Chinn was one of those hostages, and his experience changed his outlook on the vulnerability of churches from that day forward.

Before then, “security wasn’t even in the back of my mind,” he said.

The suspect, a construction worker, carried out the attack four years after he injured himself while building the ministry’s new 256,000-square-foot facility.

He filed for disability at the time, but his insurance ruled the injury was due to “horseplay” and substantially cut his benefits.

It took four years for the man’s anger to reach critical mass—four years to come back to “exact his form of justice,” Chinn told The Epoch Times.

“He wanted to go out suicide by cop.”

During the hostage situation, the man shot into a wall before police were able to arrest him.

“That was my wake-up call,” Chinn said. “That incident changed the trajectory of my life.”

It also wasn’t the only time he encountered an armed intruder in church.

In 2007, Matthew John Murray, 24, killed two people and wounded two others as he opened fire at a church youth training center in Arvada, Colorado.

Murray evaded law enforcement and later that afternoon he shot and killed two more people and wounded three others at the New Life Church in Colorado Springs before he was fatally shot by a security team member.

────

> EXERCISE TASKS:
• 1. Answer these questions using the church security passage:
(a) How large was the ministry's new facility, in square feet?
(b) What reason did the insurance give for ruling against the construction worker's injury claim?
(c) In what city was the church youth training center that Matthew John Murray attacked in 2007?
• 2. From the church security passage, reproduce word for word the stretch from "It took four" through "to arrest him.".
• 3. Resume the passage about armed attacks on churches, writing on from its final sentence.

Spatial reasoning dataset excerpts:
────

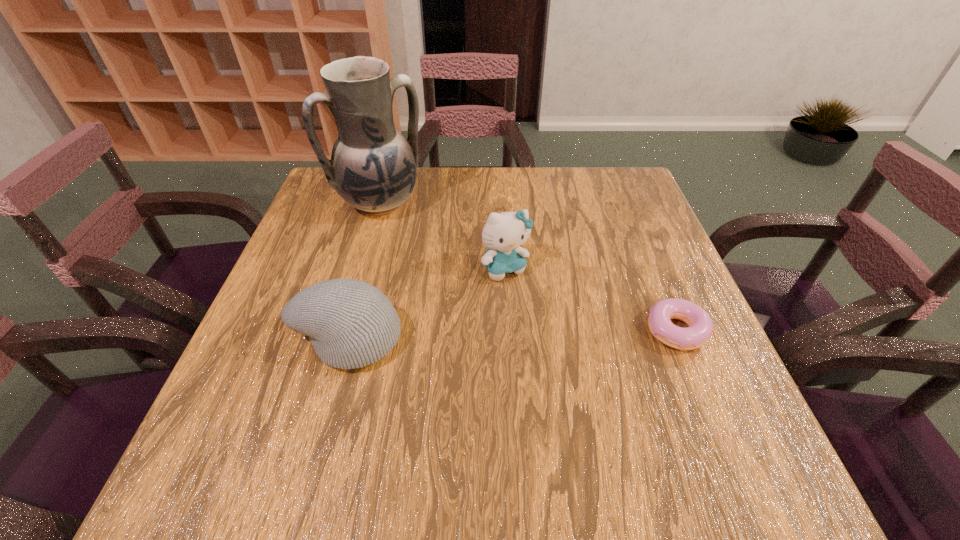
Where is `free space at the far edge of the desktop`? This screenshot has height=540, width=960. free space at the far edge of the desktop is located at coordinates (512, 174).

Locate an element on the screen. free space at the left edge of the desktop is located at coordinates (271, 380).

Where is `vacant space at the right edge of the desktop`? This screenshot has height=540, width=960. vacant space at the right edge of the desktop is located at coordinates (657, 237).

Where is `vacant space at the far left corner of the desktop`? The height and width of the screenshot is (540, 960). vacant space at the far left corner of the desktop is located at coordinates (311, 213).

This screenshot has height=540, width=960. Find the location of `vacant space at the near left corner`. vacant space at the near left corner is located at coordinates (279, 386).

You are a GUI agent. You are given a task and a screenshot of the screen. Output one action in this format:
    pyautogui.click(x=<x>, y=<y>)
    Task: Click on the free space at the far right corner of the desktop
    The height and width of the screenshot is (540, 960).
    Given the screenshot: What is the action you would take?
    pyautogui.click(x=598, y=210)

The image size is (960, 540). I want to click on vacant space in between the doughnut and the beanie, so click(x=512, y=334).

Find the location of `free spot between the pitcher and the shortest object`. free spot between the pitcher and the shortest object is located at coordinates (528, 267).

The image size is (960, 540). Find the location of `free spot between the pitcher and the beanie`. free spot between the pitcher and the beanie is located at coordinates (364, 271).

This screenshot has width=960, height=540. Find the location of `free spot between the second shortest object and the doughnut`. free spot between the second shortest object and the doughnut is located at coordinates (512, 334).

────

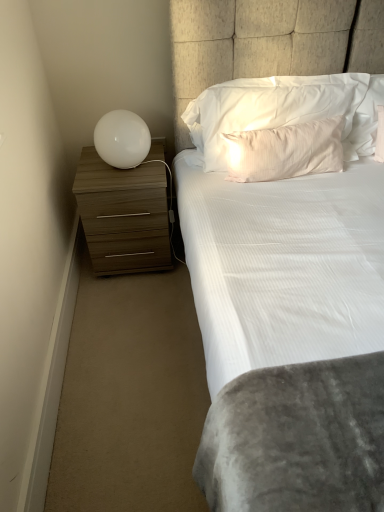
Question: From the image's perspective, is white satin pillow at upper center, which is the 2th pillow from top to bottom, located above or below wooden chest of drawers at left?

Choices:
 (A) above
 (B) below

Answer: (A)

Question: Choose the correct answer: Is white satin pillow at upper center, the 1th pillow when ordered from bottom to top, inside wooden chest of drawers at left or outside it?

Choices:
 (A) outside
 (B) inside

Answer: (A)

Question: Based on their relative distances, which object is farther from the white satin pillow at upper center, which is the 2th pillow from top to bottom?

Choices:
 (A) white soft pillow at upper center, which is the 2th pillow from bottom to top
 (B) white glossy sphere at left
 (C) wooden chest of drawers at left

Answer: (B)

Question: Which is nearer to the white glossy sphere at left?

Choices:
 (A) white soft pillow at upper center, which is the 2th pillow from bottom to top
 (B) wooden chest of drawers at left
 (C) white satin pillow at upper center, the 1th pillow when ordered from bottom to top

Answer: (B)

────

> SET OF ANSWERS:
• 1.
(a) 256,000 square feet
(b) It ruled the injury was due to "horseplay."
(c) Arvada, Colorado

• 2.
It took four years for the man’s anger to reach critical mass—four years to come back to “exact his form of justice,” Chinn told The Epoch Times.

“He wanted to go out suicide by cop.”

During the hostage situation, the man shot into a wall before police were able to arrest him.

• 3.
Chinn was there on the day of the shooting. He knew one thing about the gunman: “He hated Christians.”

The former building engineer said after the first incident in which he was held hostage, he started reading up on the degree to which attacks were happening in churches across the United States.

Chinn looked at law enforcement databases and found violent attacks were a leading cause of death in churches: Around 1,050 people died out of 2,361 total incidents between 1999 and 2020.

He compiled a list of “deadly force incidents” for the 22-year period and found the No. 1 reason was robbery, with 464 incidents (24.4 percent).

The second-leading cause of fatal force encounters was domestic violence, accounting for nearly 15 percent of all cases.